Menurutnya, terdapat dua hal yang dapat dilakukan guna mencapai hal tersebut. Pertama, percepatan akses global terhadap vaksin, termasuk dengan berbagi dosis.

Dosis yang diberikan harus memiliki masa kadaluarsa yang panjang dan terdapat timeline distribusi yang jelas.

Menlu Retno mengatakan, masih banyak yang belum diketahui mengenai varian Omicron. Untuk itu, hendaknya kebijakan negara-negara ke depan tidak semakin mempersulit upaya mencapai kesetaraan vaksin

"Kedua, penguatan kapasitas penyerapan di negara penerima. Banyak negara yang tidak memiliki sumber daya dan infrastruktur memadai untuk mendistribusikan vaksin kepada penduduknya," paparnya.

Untuk jangka panjang, Menlu Retno menekankan pentingnya penguatan keterlibatan negara berkembang dalam rantai pasok vaksin global. Hal ini dapat dilakukan dengan mendiversifikasi manufaktur vaksin global, membangun pusat produksi dan distribusi vaksin kawasan, memfasilitasi teknologi transfer dan meningkatkan akses terhadap bahan mentah vaksin.

Sementara itu, Dirjen WHO Tedros Adhanom Ghebreyesus mengungkapkan, setahun setelah vaksin COVID-19 pertama disuntikkan, hingga saat ini negara-negara masih mengalami hambatan dalam mengubah vaksin menjadi vaksinasi.

Dikatakannya, COVAX telah memainkan peran penting dan saat ini telah mendistribusikan lebih dari 600 juta dosis ke 144 negara dan teritori. Dan dalam dua bulan terakhir, COVAX telah mendistribusikan vaksin dalam jumlah yang lebih besar dari total distribusi selama 8 bulan.

"Pentingnya transparansi dalam pendistribusian vaksin dengan memperhatikan masa kadaluarsa vaksin. Selain vaksinasi, terdapat kebutuhan peningkatan kapasitas testing, sequencing, serta ketersediaan oksigen dan obat-obatan," papar Dr.
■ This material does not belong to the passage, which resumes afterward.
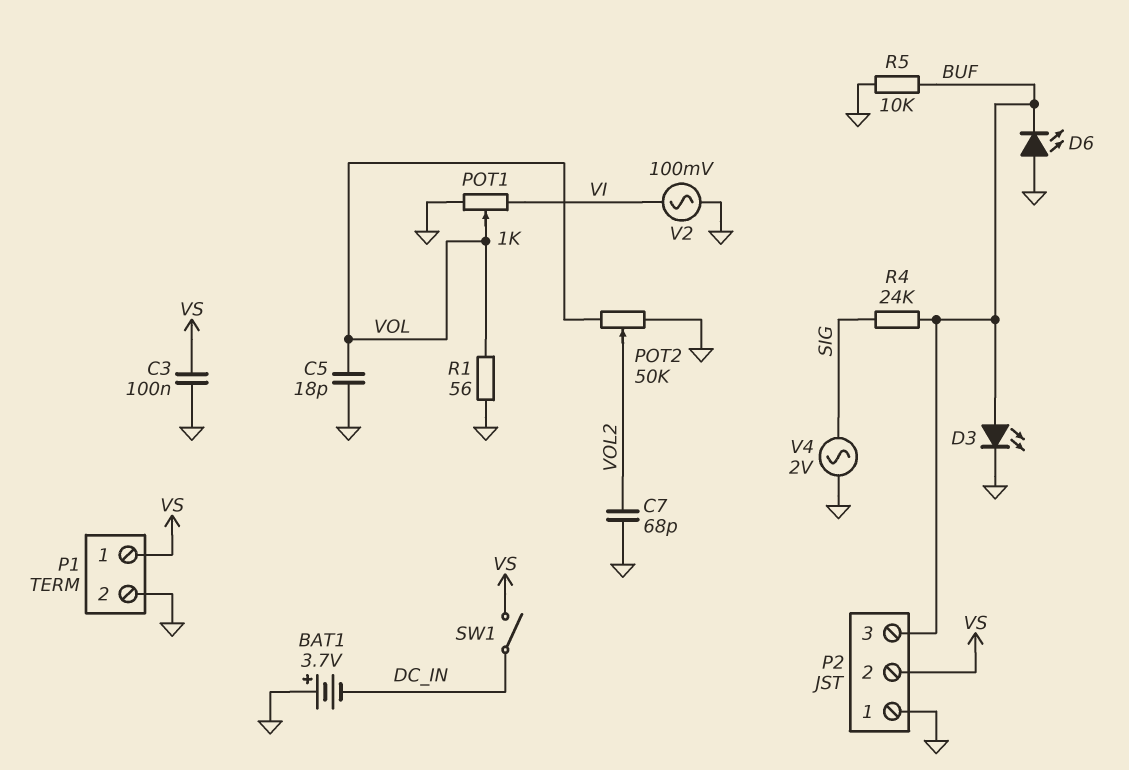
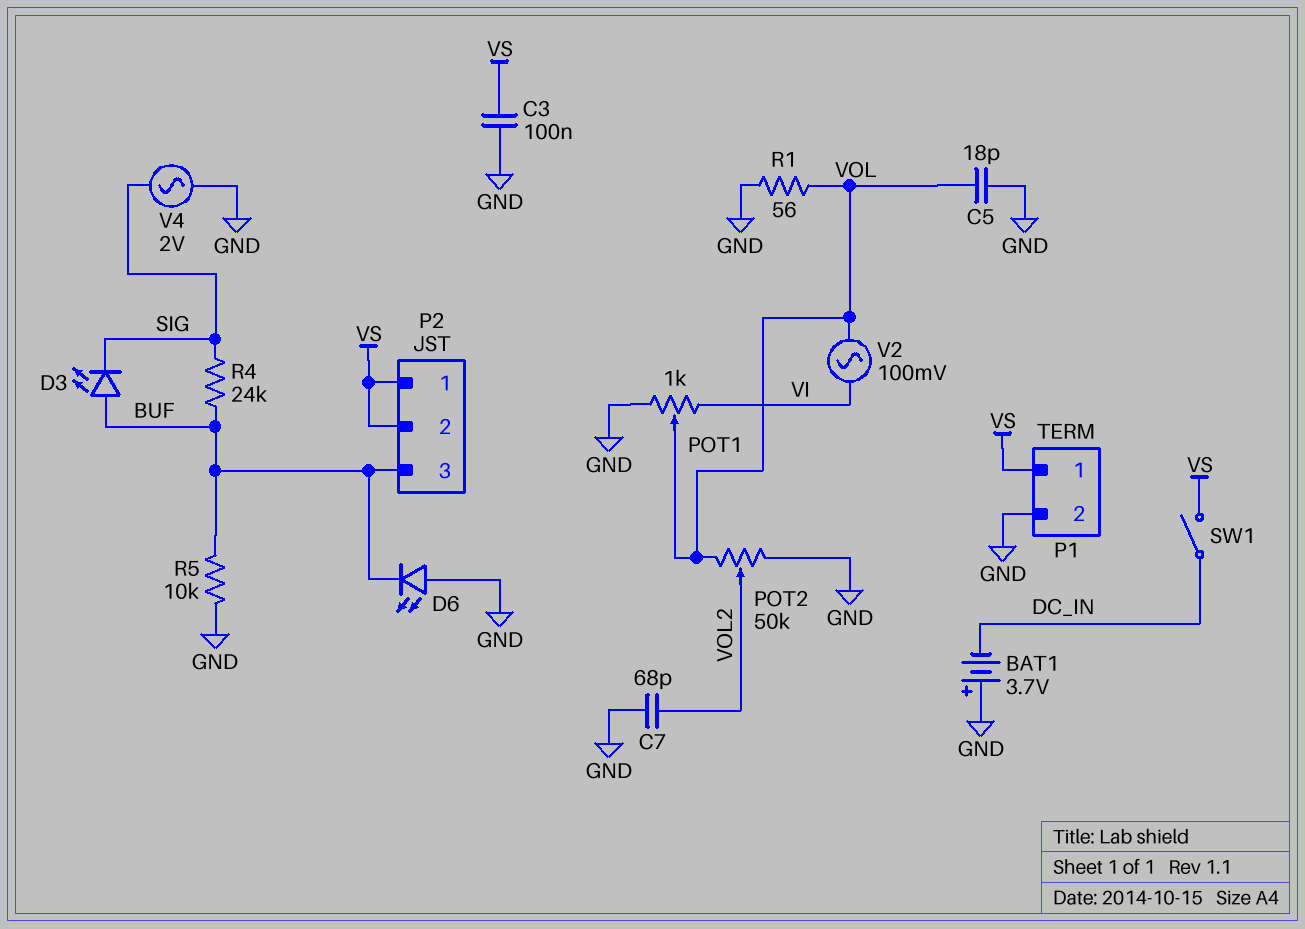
D3: LED (A BUF, K GND) -> LED (A BUF, K SIG)
P2 pin 1: GND -> VS
V2: AC 100mV (GND, VI) -> AC 100mV (VI, VOL)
Tedros.

Untuk diketahui, pertemuan kali ini juga membahas bagaimana mempercepat program vaksinasi dan mentranformasi vaksin menjadi vaksinasi, khususnya di negara berkembang yang memiliki keterbatasan dalam kapasitas distribusi vaksin.

Dalam kesempatan pertemuan yang diselenggarakan oleh Pemerintah AS, negara-negara menyampaikan berbagai tantangan yang dihadapi, antara lain akses terhadap vaksin serta kebutuhan pembiayaan, kapasitas produksi, infrastruktur untuk distribusi, keahlian teknis, kuantitas dan kualitas tenaga kesehatan.

Pertemuan ini merupakan pertemuan yang diselenggarakan Pemerintah AS sebagai tindak lanjut pertemuan Global COVID Summit yang dipimpin Presiden Joe Biden Bulan September 2021. Dan Covid-19 Foreign Ministerial Meeting bulan November 2021 yang digagas oleh Menlu Blinken ini, dihadiri sekitar 20 menteri dan 9 perwakilan organisasi internasional dari berbagai negara, termasuk di antaranya CEO GAVI, Presiden Bank Dunia dan Direktur Jenderal UNICEF.